The Reichsgau Wartheland (initially Reichsgau Posen, sometimes called Warthegau) was a Nazi Reichsgau (administrative area) created from Polish territory annexed in 1939 after 'Weiss' (i). It comprised Greater Poland and adjacent areas, and only in part matched the area of the similarly named pre-Versailles Prussian province of Posen.
Most of this area had been annexed by Prussia from 1793 until 1807 as South Prussia. From 1815 to 1849, the territory was within the autonomous Grand Duchy of Posen, which was the Province of Posen until Poland was re-established in 1918/19 following World War I.
The area was inhabited by Poles and a German minority (16.7% of total population in 1921). During World War II 630,000 Poles and Jews were expelled from the territory into the occupied General Gouvernement (more than 70,000 from Poznań alone) in actions called the 'Kleine Planung'.
After the invasion of Poland, the conquered country was partitioned among four different Reichsgaue and the General Gouvernement area farther to the east. The Militärbezirk Posen was created in September 1939, and this was annexed by Germany as the Reichsgau Posen on 8 October 1939 with SS-Obergruppenfuhrer Arthur Greiser as its Gauleiter. The name Reichsgau Wartheland was introduced on 29 January 1940.
As in most Polish territories annexed by Germany, the Nazis' goal in the Wartheland was complete 'Germanisation' of the territory and its populace. This plan included the settlement of ethnic Germans from the Baltic and other regions on farms and other homes formerly occupied by Poles and Jews. By the end of 1940, 325,000 Poles and Jews from the Wartheland and the Polish 'corridor' had been driven into the General Gouvernement in a programme that saw most of those expelled lose most of their belongings. Deaths were numerous. In 1941, the Nazis expelled a further 45,000 people, and from the autumn of the same year began to kill the remaining Jews.

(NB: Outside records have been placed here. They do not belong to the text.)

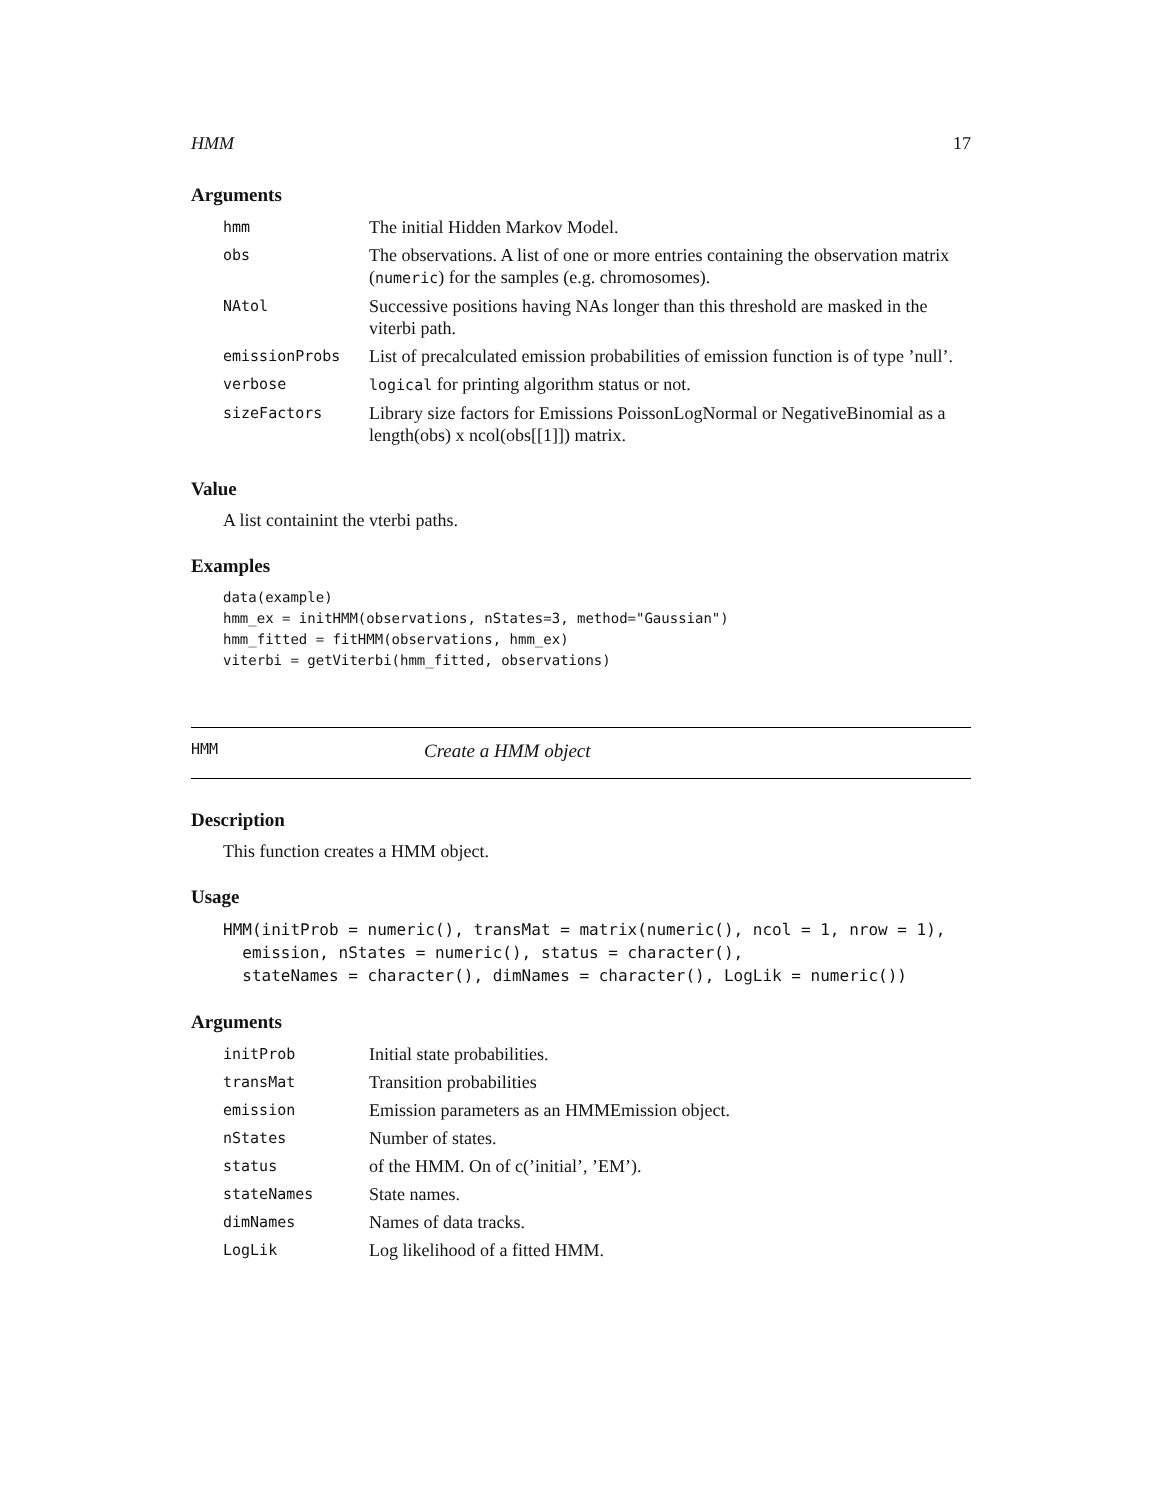HMM 17
Arguments
| hmm | The initial Hidden Markov Model. |
| obs | The observations. A list of one or more entries containing the observation matrix ( numeric ) for the samples (e.g. chromosomes). |
| NAtol | Successive positions having NAs longer than this threshold are masked in the viterbi path. |
| emissionProbs | List of precalculated emission probabilities of emission function is of type ’null’. |
| verbose | logical for printing algorithm status or not. |
| sizeFactors | Library size factors for Emissions PoissonLogNormal or NegativeBinomial as a length(obs) x ncol(obs[[1]]) matrix. |
Value
A list containint the vterbi paths.
Examples
data(example)
hmm_ex = initHMM(observations, nStates=3, method="Gaussian")
hmm_fitted = fitHMM(observations, hmm_ex)
viterbi = getViterbi(hmm_fitted, observations)
HMM Create a HMM object
Description
This function creates a HMM object.
Usage
HMM(initProb = numeric(), transMat = matrix(numeric(), ncol = 1, nrow = 1),
  emission, nStates = numeric(), status = character(),
  stateNames = character(), dimNames = character(), LogLik = numeric())
Arguments
| initProb | Initial state probabilities. |
| transMat | Transition probabilities |
| emission | Emission parameters as an HMMEmission object. |
| nStates | Number of states. |
| status | of the HMM. On of c(’initial’, ’EM’). |
| stateNames | State names. |
| dimNames | Names of data tracks. |
| LogLik | Log likelihood of a fitted HMM. |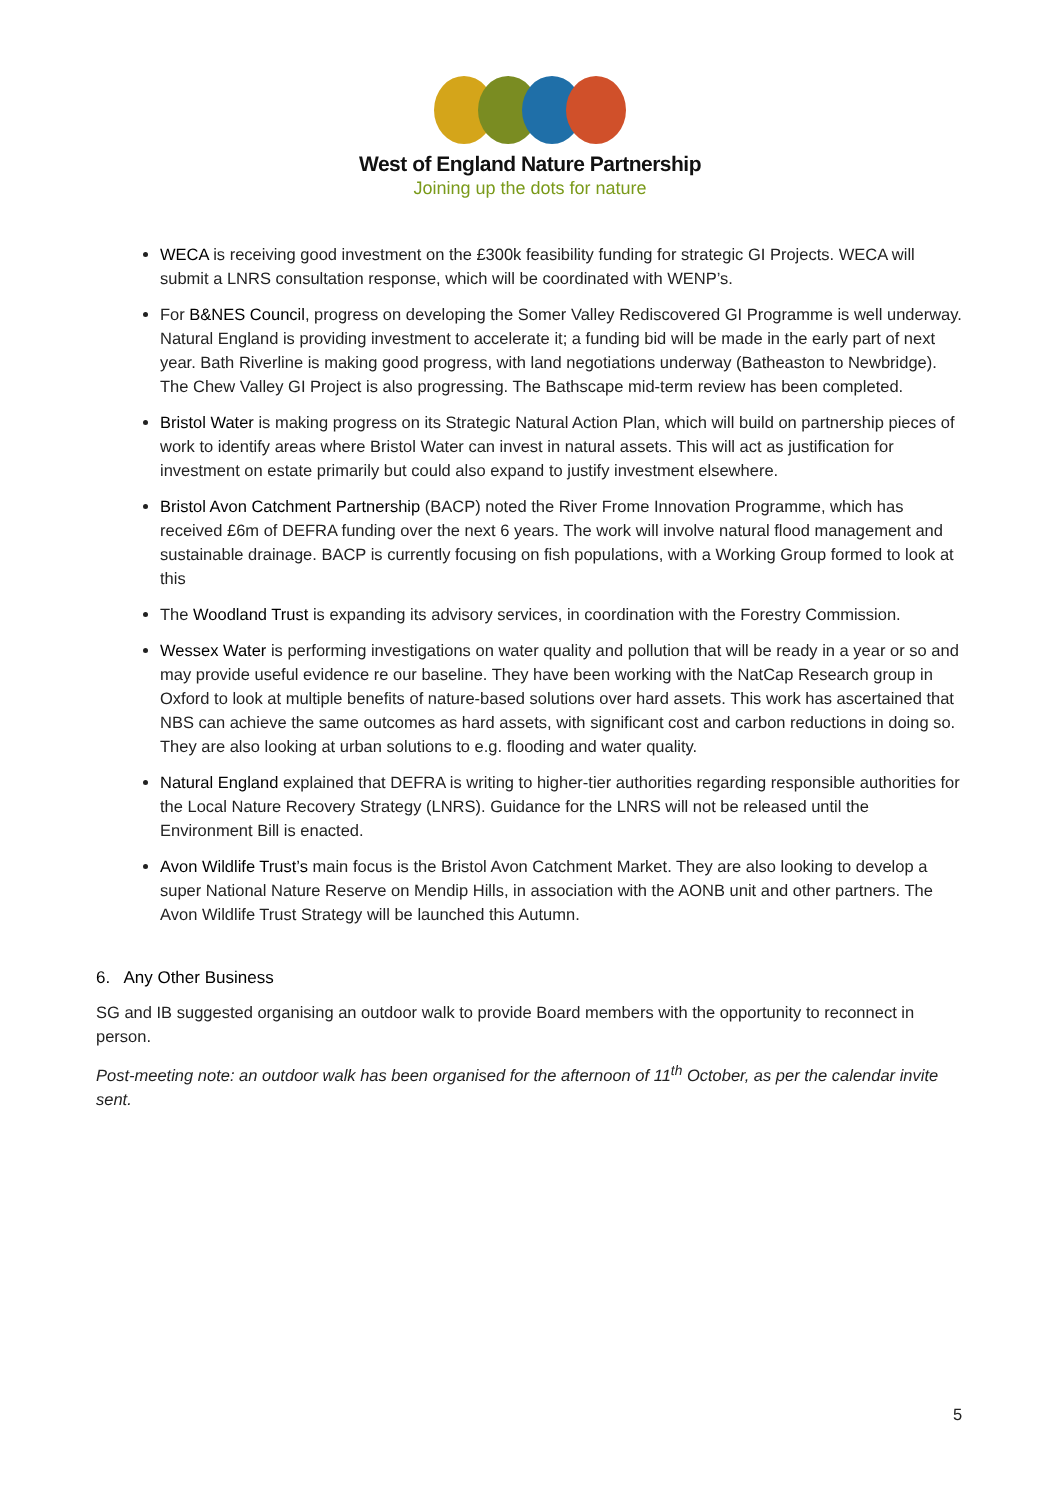West of England Nature Partnership
Joining up the dots for nature
WECA is receiving good investment on the £300k feasibility funding for strategic GI Projects. WECA will submit a LNRS consultation response, which will be coordinated with WENP’s.
For B&NES Council, progress on developing the Somer Valley Rediscovered GI Programme is well underway. Natural England is providing investment to accelerate it; a funding bid will be made in the early part of next year. Bath Riverline is making good progress, with land negotiations underway (Batheaston to Newbridge). The Chew Valley GI Project is also progressing. The Bathscape mid-term review has been completed.
Bristol Water is making progress on its Strategic Natural Action Plan, which will build on partnership pieces of work to identify areas where Bristol Water can invest in natural assets. This will act as justification for investment on estate primarily but could also expand to justify investment elsewhere.
Bristol Avon Catchment Partnership (BACP) noted the River Frome Innovation Programme, which has received £6m of DEFRA funding over the next 6 years. The work will involve natural flood management and sustainable drainage. BACP is currently focusing on fish populations, with a Working Group formed to look at this
The Woodland Trust is expanding its advisory services, in coordination with the Forestry Commission.
Wessex Water is performing investigations on water quality and pollution that will be ready in a year or so and may provide useful evidence re our baseline. They have been working with the NatCap Research group in Oxford to look at multiple benefits of nature-based solutions over hard assets. This work has ascertained that NBS can achieve the same outcomes as hard assets, with significant cost and carbon reductions in doing so. They are also looking at urban solutions to e.g. flooding and water quality.
Natural England explained that DEFRA is writing to higher-tier authorities regarding responsible authorities for the Local Nature Recovery Strategy (LNRS). Guidance for the LNRS will not be released until the Environment Bill is enacted.
Avon Wildlife Trust’s main focus is the Bristol Avon Catchment Market. They are also looking to develop a super National Nature Reserve on Mendip Hills, in association with the AONB unit and other partners. The Avon Wildlife Trust Strategy will be launched this Autumn.
6. Any Other Business
SG and IB suggested organising an outdoor walk to provide Board members with the opportunity to reconnect in person.
Post-meeting note: an outdoor walk has been organised for the afternoon of 11<sup>th</sup> October, as per the calendar invite sent.
5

By the start of 1945 nearly half a million Volksdeutsche (ethnic Germans) had been resettled in the Gau. However, from the first days of 1945 the advancing Soviet forces drove the retreating Germans to the west through this and other regions. Most German residents fled to the west in 'Frundsberg' after thge issue of the 'Florian Geyer' warning phrase, many of them making the attempt too late, as a result of restrictions by the German regime, to escape the Soviets. It had been estimated that 50,000 of the former German residents died, some during their attempts to flee in dire winter conditions, some from the atrocities by the Soviets, and in revenge killing by Polish civilians.
Over the coming months, the remaining German population was expelled to Germany.